The future is circular
Phosphorus, iron, and rare earths — the Federal Institute for Materials Research and Testing (BAM) is investigating how important materials can be preserved and reused
Talking to Christian Adam, an air of the eternal lies in the room. Our conversation is about continuous cycles that recovers materials and saves resources. Sparing the environment is one important goal of the circular economy, which the head of the division “Thermochemical Residues Treatment and Resource Recovery” and his team is researching and making a reality. Prolonging the service life of products, recycling, and reproducing them saves resources and reduces waste.
This starts as early as product design. “We take into account a product’s maintenance, reuse, and recycling, and the raw materials it contains from the onset,” says Adam, who wrote his PhD thesis in process engineering after studying environmental science and technology at Berlin’s Technical University. He has been working at BAM since 2004, became a division head in 2012.
Made up of chemists, engineers, mineralogists, and geoscientists, his team is conducting in-depth research on the recycling of phosphorus. This important nutrient is absorbed by plants and must be frequently given back to the soil to enable further growth. A large chunk of the phosphorus ingested with food ends up in wastewater through human excrements, accumulating in the sewage sludge. Since sludge also contains harmful substances, it is not returned directly to the fields but typically incinerated.
Adam’s team is involved in various, international research endeavours, investigating suitable thermochemical procedures.
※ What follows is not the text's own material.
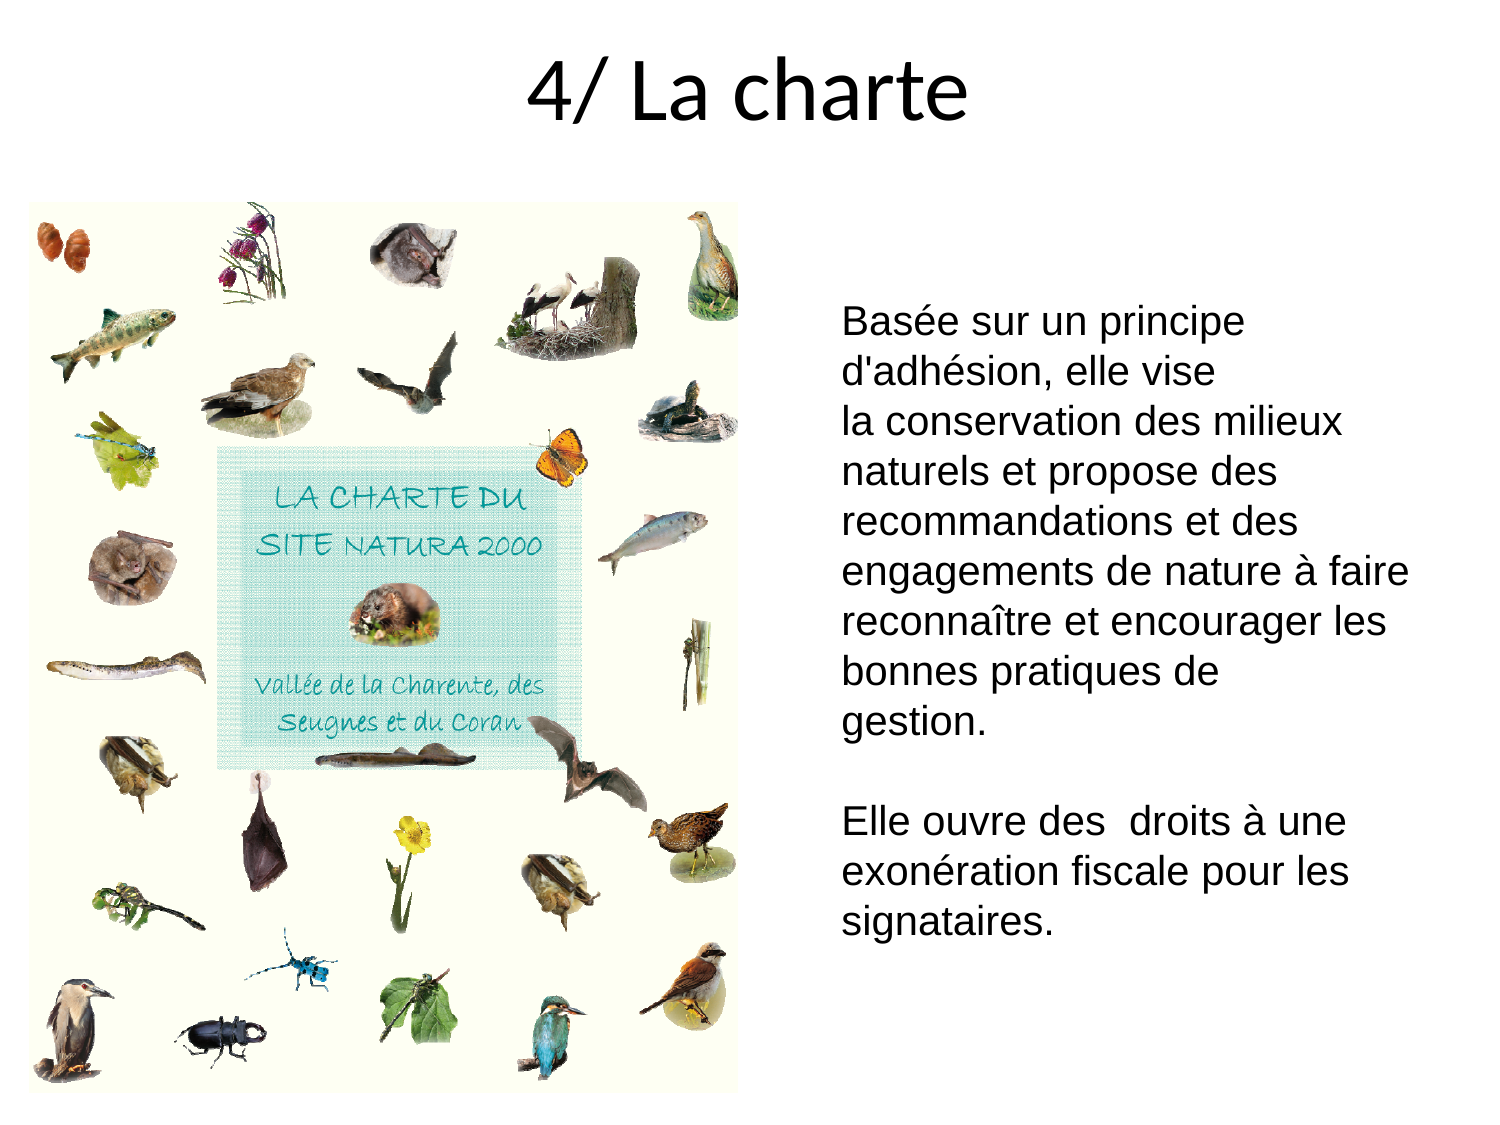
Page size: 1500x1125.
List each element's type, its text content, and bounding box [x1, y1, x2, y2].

Their goal is to make recovered phosphorus from sewage sludge ashes available to plants, while removing cadmium and lead, which are harmful for the environment.
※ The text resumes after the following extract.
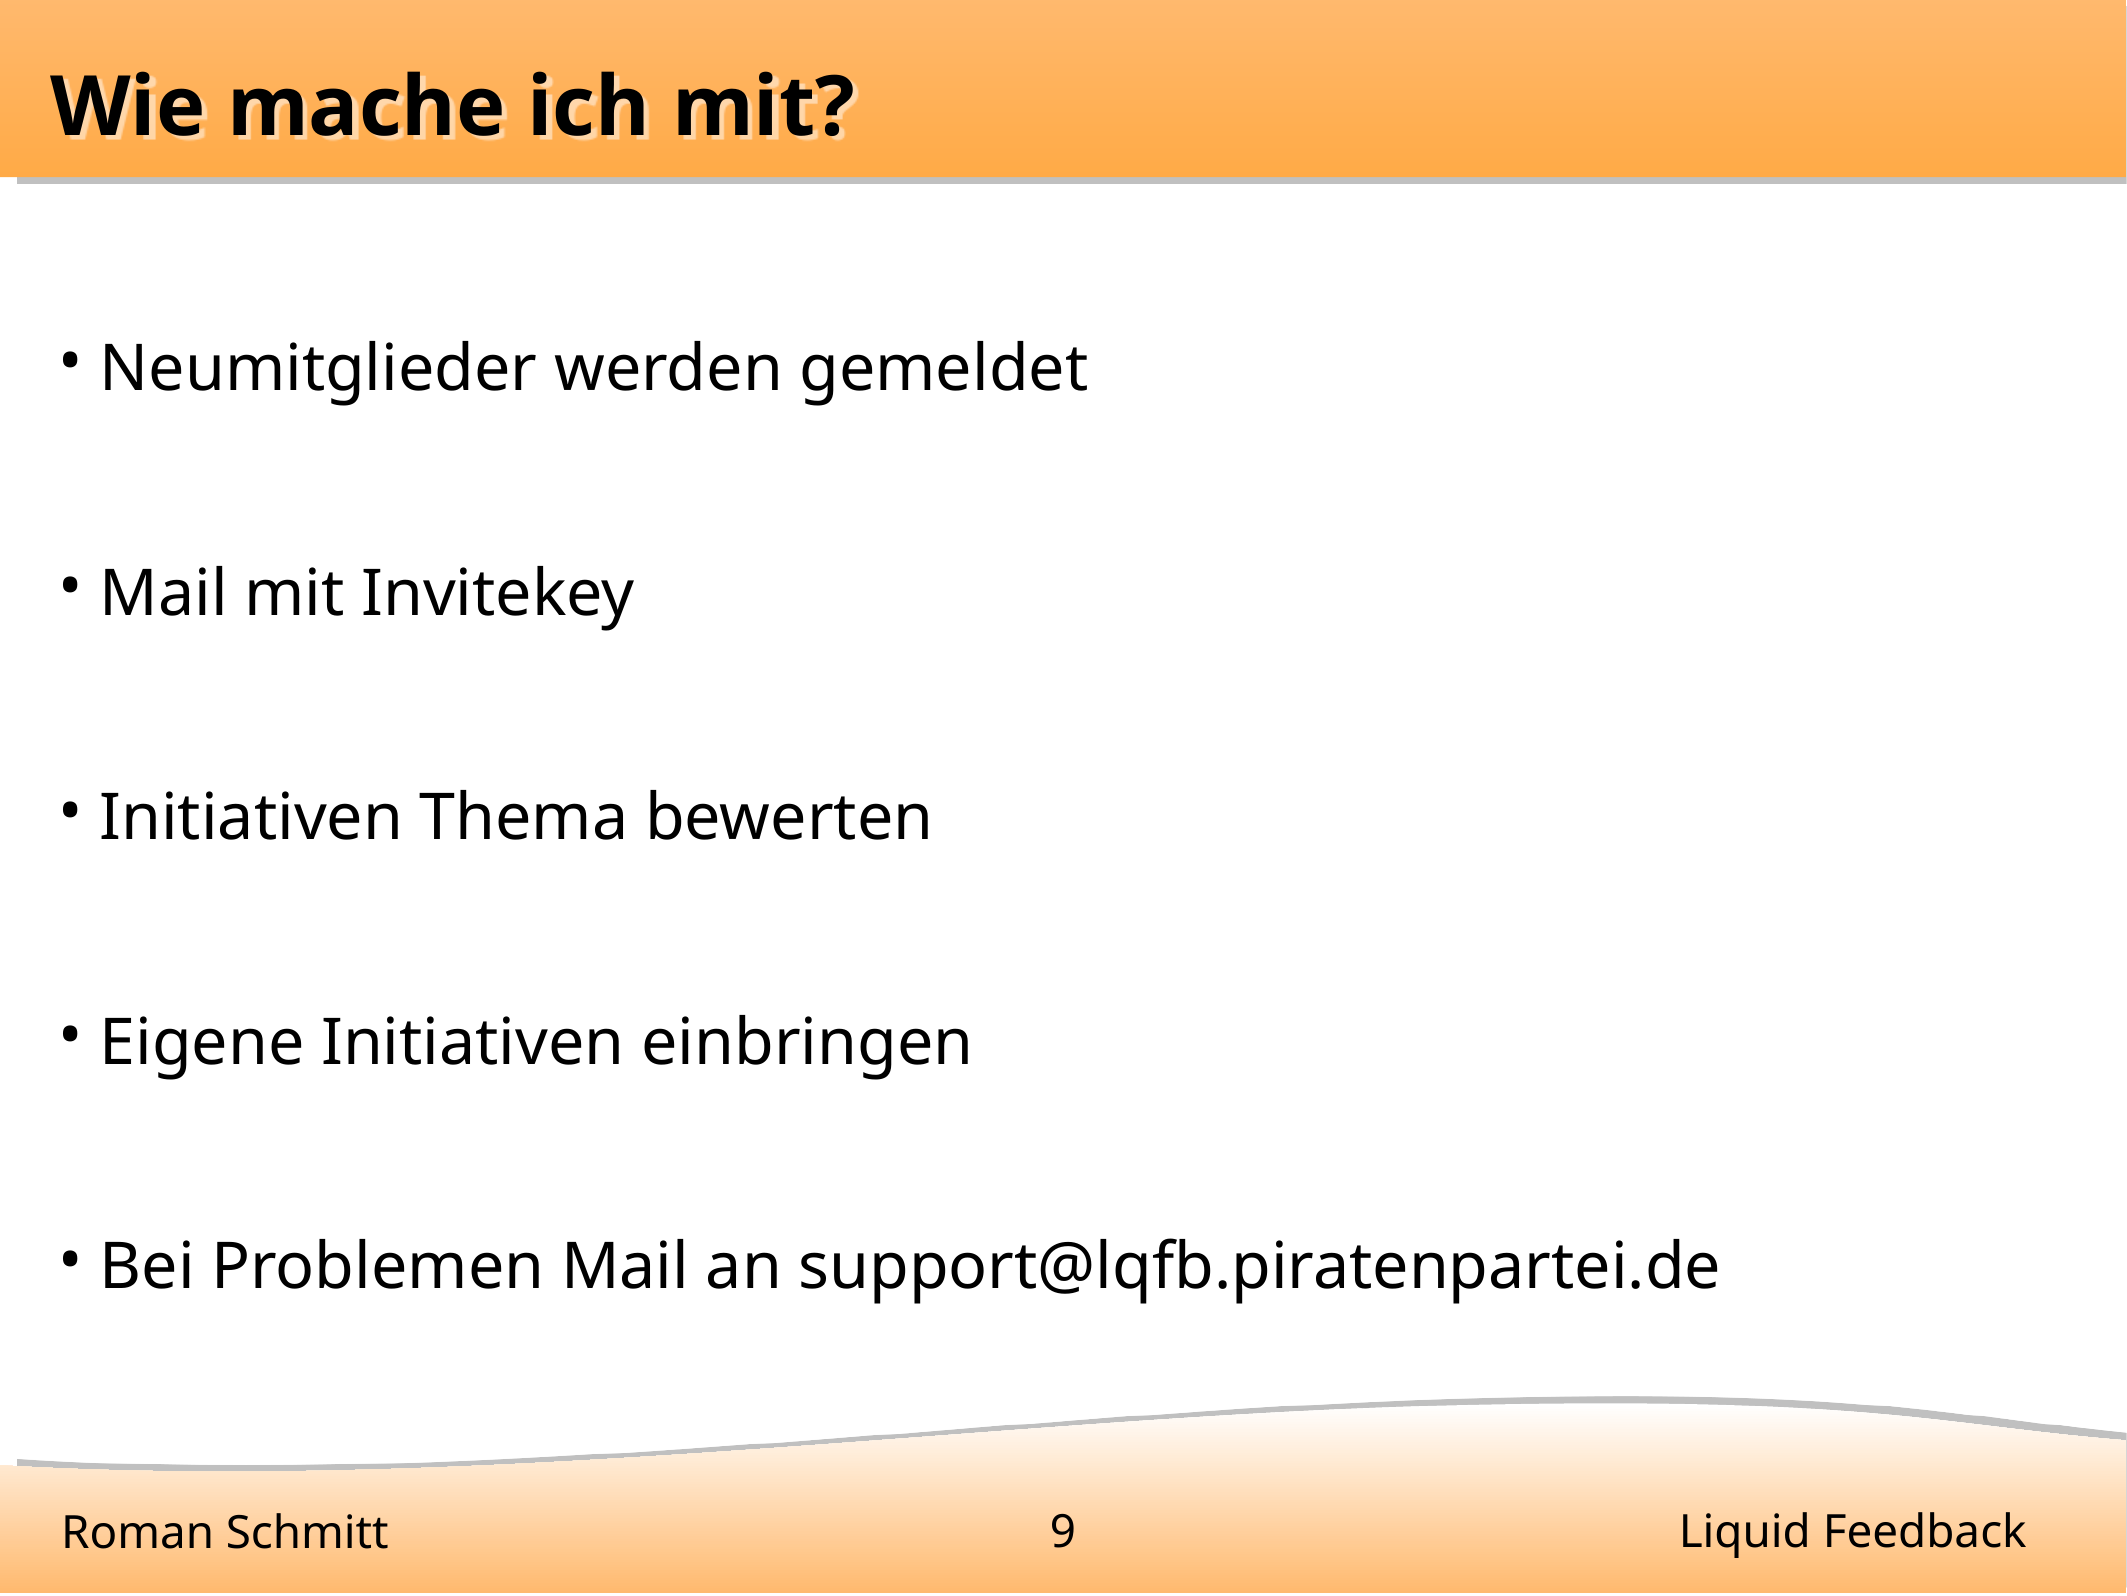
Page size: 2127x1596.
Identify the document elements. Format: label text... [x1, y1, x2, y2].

title Wie mache ich mit? [50, 42, 2059, 136]
list Neumitglieder werden gemeldet Mail mit Invitekey Initiativen Thema bewerten Eigene Initiativen einbringen Bei Problemen Mail an support@lqfb.piratenpartei.de [58, 215, 2067, 1394]
text_box <Nummer> [1018, 1505, 1108, 1559]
The production of iron and steel also creates waste that could be worth reusing. In addition to recyclable amounts of iron and carbon, filter dusts and blast furnace gas also contains up to 30 percent of zinc, which is bad for production and hence ends up in landfill. Together with partners from the industry, BAM has now developed a procedure capable of removing zinc from the waste product as well as recovering iron and carbon and recycling it for use in the production of steel.
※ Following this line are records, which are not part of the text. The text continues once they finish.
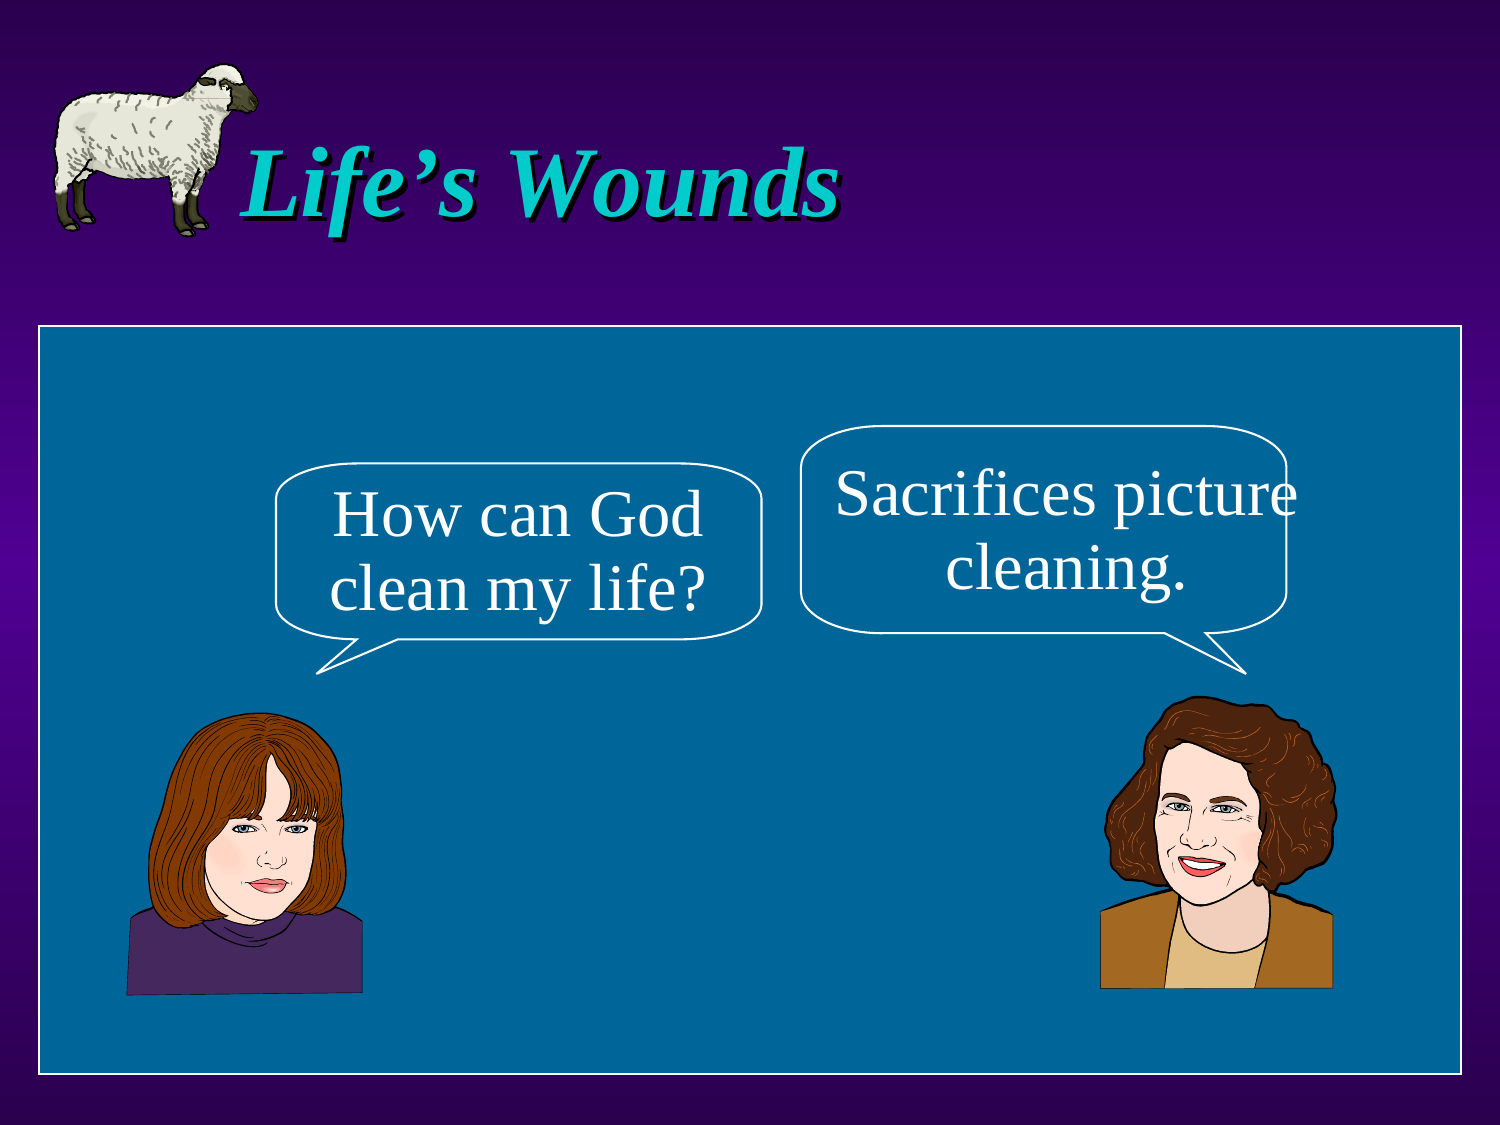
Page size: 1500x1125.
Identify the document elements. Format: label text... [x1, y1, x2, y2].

text_box Sacrifices picture cleaning. [800, 426, 1287, 674]
chart [1100, 695, 1338, 989]
text_box How can God clean my life? [276, 463, 762, 674]
chart [126, 712, 363, 996]
title Life’s Wounds [224, 78, 1388, 288]
text_box [38, 325, 1462, 1074]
Much smaller but also much more expensive are the amounts of Scandium that are mined worldwide: about 35 tonnes annually. This transition metal, present in most rare earth deposits, is used in aluminium alloys, which are a sought-after light-weight material used in aviation. However, right now, scandium is in high demand for producing solid oxide fuel cells. Europe does not have a production facility for scandium, which is one of the most expensive elements on the world market. In cooperation with 18 partners from ten European counties, BAM is part of an EU project that investigates how scandium can be recovered from industrial materials.
“To this purpose, we are focusing on red mud, a by-product of aluminium oxide production, as well as waste from titanium dioxide production,” says Adam. Characterising the mineralogical and chemical properties of red mud and other waste substances containing scandium is another bullet point on the BAM researchers’ to-do list. This work goes towards identifying additional scandium sources. More reuse, less waste—a further step in expanding the circle economy.